The films Lawrence of Arabia, To Kill a Mockingbird, and The Music Man are fifty years old too. The famous escape from Alcatraz happened fifty years ago. The Seattle Space Needle opened to the public. Polaroid introduced its instant color film. Rachel Carson published her world-changing book, Silent Spring.
I don’t recall celebrating so many fiftieth anniversaries last year, do you? Something about 1962 appears to have been so special that we are still celebrating its achievements and events.
It wasn’t all good. People everywhere braced for global annihilation during the Cuban Missile Crisis, fifty years ago this month. Marilyn Monroe OD’d. But there was enough nostalgia for 1962 that, years later, George Lucas set the events of American Graffiti in that year, and it’s also when the action in Animal House takes place.
What was it about 1962? Fifty years from now, what events or achievements of today will people still be celebrating?
In 1996, some friends and I started our own software company, Zanshin. But by 1999, suffering from a lack of focus and a tendency toward overengineering, we had still not managed to produce a salable version of our world-changing software. Luckily for us we got a consulting gig for Amazon.com (unrelated to my involvement with the Internet Movie Database). That contract went so well that after a few months of it, in early 2000, Amazon offered to hire us all. We would have to close Zanshin and move up to Seattle. Andrea and I, newly married, got as far as scoping out Seattle neighborhoods. We were leaning toward accepting Amazon’s offer. Zanshin clearly was going nowhere, and Amazon had interesting work for us.

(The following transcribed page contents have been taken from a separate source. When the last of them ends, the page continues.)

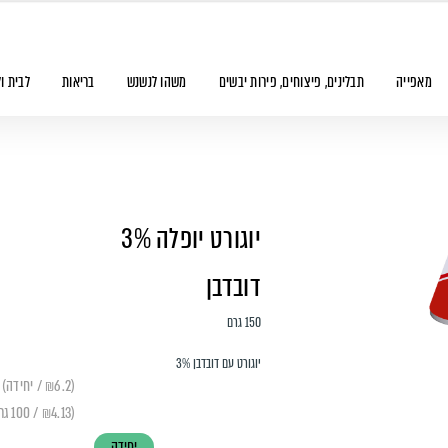
מאפייה
תבלינים, פיצוחים, פירות יבשים
משהו לנשנש
בריאות
לבית ו
יוגורט יופלה 3%
דובדבן
150 גרם
יוגורט עם דובדבן 3%
(₪6.2 / יחידה)
(₪4.13 / 100 גרם)
יחידה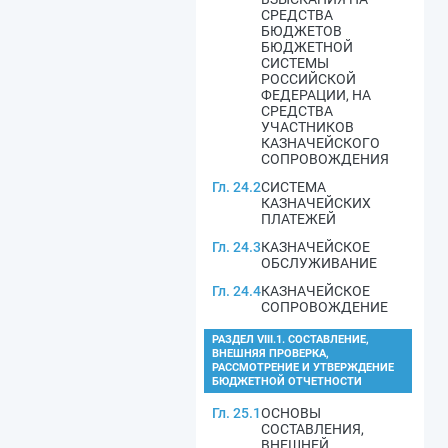
СРЕДСТВА
БЮДЖЕТОВ
БЮДЖЕТНОЙ
СИСТЕМЫ
РОССИЙСКОЙ
ФЕДЕРАЦИИ, НА
СРЕДСТВА
УЧАСТНИКОВ
КАЗНАЧЕЙСКОГО
СОПРОВОЖДЕНИЯ
Гл. 24.2
СИСТЕМА
КАЗНАЧЕЙСКИХ
ПЛАТЕЖЕЙ
Гл. 24.3
КАЗНАЧЕЙСКОЕ
ОБСЛУЖИВАНИЕ
Гл. 24.4
КАЗНАЧЕЙСКОЕ
СОПРОВОЖДЕНИЕ
РАЗДЕЛ VIII.1. СОСТАВЛЕНИЕ,
ВНЕШНЯЯ ПРОВЕРКА,
РАССМОТРЕНИЕ И УТВЕРЖДЕНИЕ
БЮДЖЕТНОЙ ОТЧЕТНОСТИ
Гл. 25.1
ОСНОВЫ
СОСТАВЛЕНИЯ,
ВНЕШНЕЙ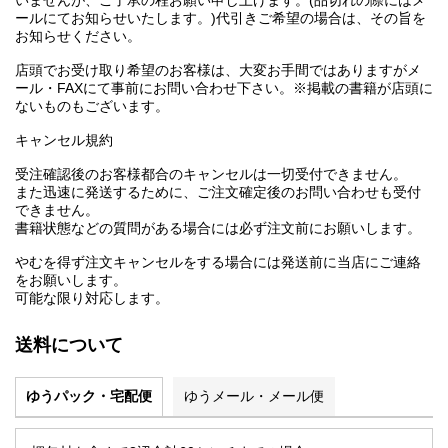
いませんが、ご了承の程お願い申し上げます。(品切れの際にはメ
ールにてお知らせいたします。)代引きご希望の場合は、その旨を
お知らせください。
店頭でお受け取り希望のお客様は、大変お手間ではありますがメ
ール・FAXにて事前にお問い合わせ下さい。※掲載の書籍が店頭に
ないものもございます。
キャンセル規約
受注確認後のお客様都合のキャンセルは一切受付できません。
また迅速に発送するために、ご注文確定後のお問い合わせも受付
できません。
書籍状態などの質問がある場合には必ず注文前にお願いします。
やむを得ず注文キャンセルをする場合には発送前に当店にご連絡
をお願いします。
可能な限り対応します。
送料について
ゆうパック・宅配便
ゆうメール・メール便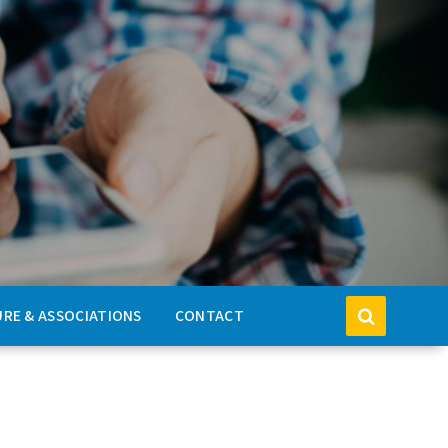
RE & ASSOCIATIONS
CONTACT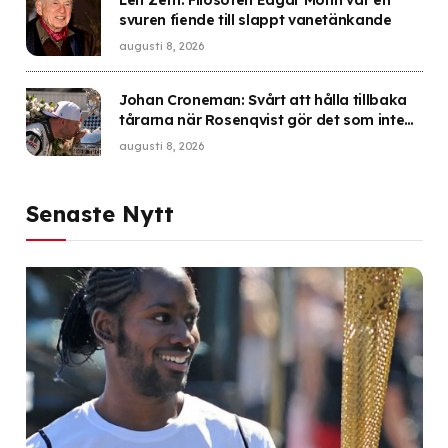
svuren fiende till slappt vanetänkande
augusti 8, 2026
Johan Croneman: Svårt att hålla tillbaka
tårarna när Rosenqvist gör det som inte
ska gå att göra
augusti 8, 2026
Senaste Nytt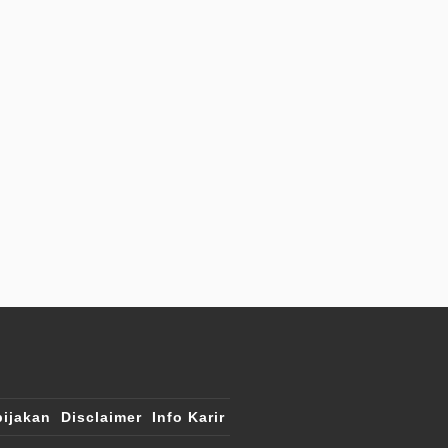
ijakan
Disclaimer
Info Karir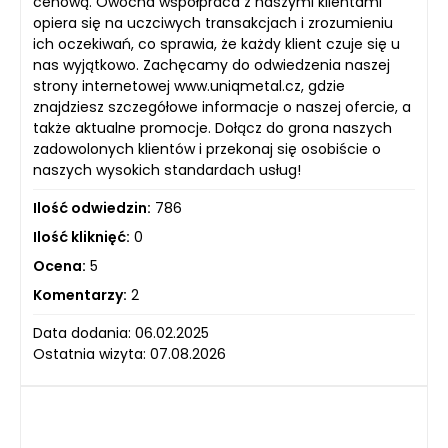
cenową. Owocna współpraca z naszymi klientami
opiera się na uczciwych transakcjach i zrozumieniu
ich oczekiwań, co sprawia, że każdy klient czuje się u
nas wyjątkowo. Zachęcamy do odwiedzenia naszej
strony internetowej www.uniqmetal.cz, gdzie
znajdziesz szczegółowe informacje o naszej ofercie, a
także aktualne promocje. Dołącz do grona naszych
zadowolonych klientów i przekonaj się osobiście o
naszych wysokich standardach usług!
Ilość odwiedzin:
786
Ilość kliknięć:
0
Ocena:
5
Komentarzy:
2
Data dodania: 06.02.2025
Ostatnia wizyta: 07.08.2026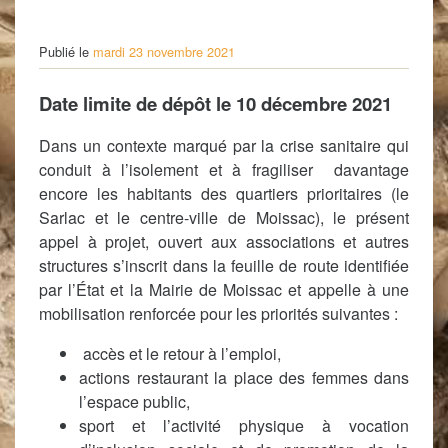
Publié le
mardi 23 novembre 2021
Date limite de dépôt le 10 décembre 2021
Dans un contexte marqué par la crise sanitaire qui
conduit à l’isolement et à fragiliser davantage
encore les habitants des quartiers prioritaires (le
Sarlac et le centre-ville de Moissac), le présent
appel à projet, ouvert aux associations et autres
structures s’inscrit dans la feuille de route identifiée
par l’État et la Mairie de Moissac et appelle à une
mobilisation renforcée pour les priorités suivantes :
accès et le retour à l’emploi,
actions restaurant la place des femmes dans
l’espace public,
sport et l’activité physique à vocation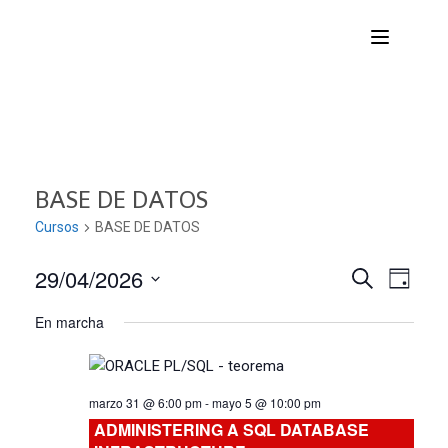
BASE DE DATOS
Cursos
BASE DE DATOS
29/04/2026
Nave
Navega
BUSCAR
DÍA
Seleccionar
de
En marcha
de
fecha.
vist
búsqu
de
marzo 31 @ 6:00 pm
-
mayo 5 @ 10:00 pm
Curs
y
ADMINISTERING A SQL DATABASE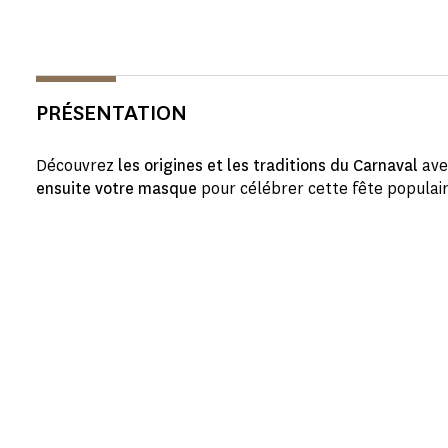
PRÉSENTATION
Découvrez
les origines et les traditions du Carnaval
ave
ensuite votre masque
pour célébrer cette fête populair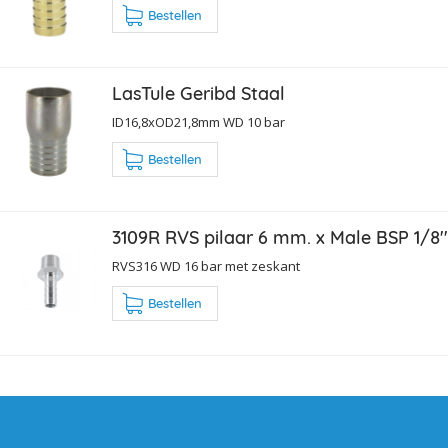
Bestellen
LasTule Geribd Staal
ID16,8xOD21,8mm WD 10 bar
Bestellen
3109R RVS pilaar 6 mm. x Male BSP 1/8''
RVS316 WD 16 bar met zeskant
Bestellen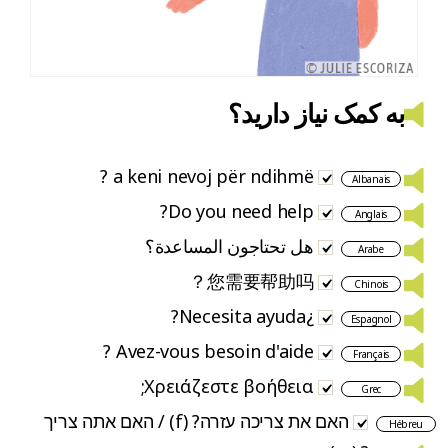
به کمک نیاز دارید؟
a keni nevoj për ndihmë ?
Albanais
Do you need help?
Anglais
هل تحتاجون المساعدة؟
Arabe
您需要帮助吗？
Chinois
¿Necesita ayuda?
Espagnol
Avez-vous besoin d'aide ?
Français
Χρειάζεστε βοήθεια;
Grec
האם את צריכה עזרה? (f) / האם אתה צריך
Hébreu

We had a Zanshin company meeting to talk it over. Some of us wanted to accept, some wanted to keep trying with Zanshin. We had the frank discussion about our plans and lack of progress that we should have been having all along. In the process, we brainstormed some exciting new ideas. In the days that followed we fleshed those out. The uninspired daily grind that working at Zanshin had become took on a new feeling of hopefulness. My co-worker Steve, who had also been in favor of the Amazon offer, gave a stirring speech about continuing on our own.
When it came time to give Amazon our final decision, we voted unanimously to turn them down. Knowing I’d previously been the strongest vote in favor of the Amazon offer, my co-worker Greg asked if I was sure. I replied, “I’m like the arrow that springs from the bow. No hesitation.”
It was a line spoken by Michael O’Hare as Jeffrey Sinclair in Babylon 5. I have used that sentiment a few times since then as a way to gauge my readiness for something — starting a family, for instance. If I can’t say that line with conviction I know I’m kidding myself.
Today came news that Michael O’Hare died. Nerds all over the web are paying him tribute for his role in a beloved space adventure, but his legacy is a little more personally meaningful to me. His memorable reading of that one line has attended every important decision of my life since he spoke it.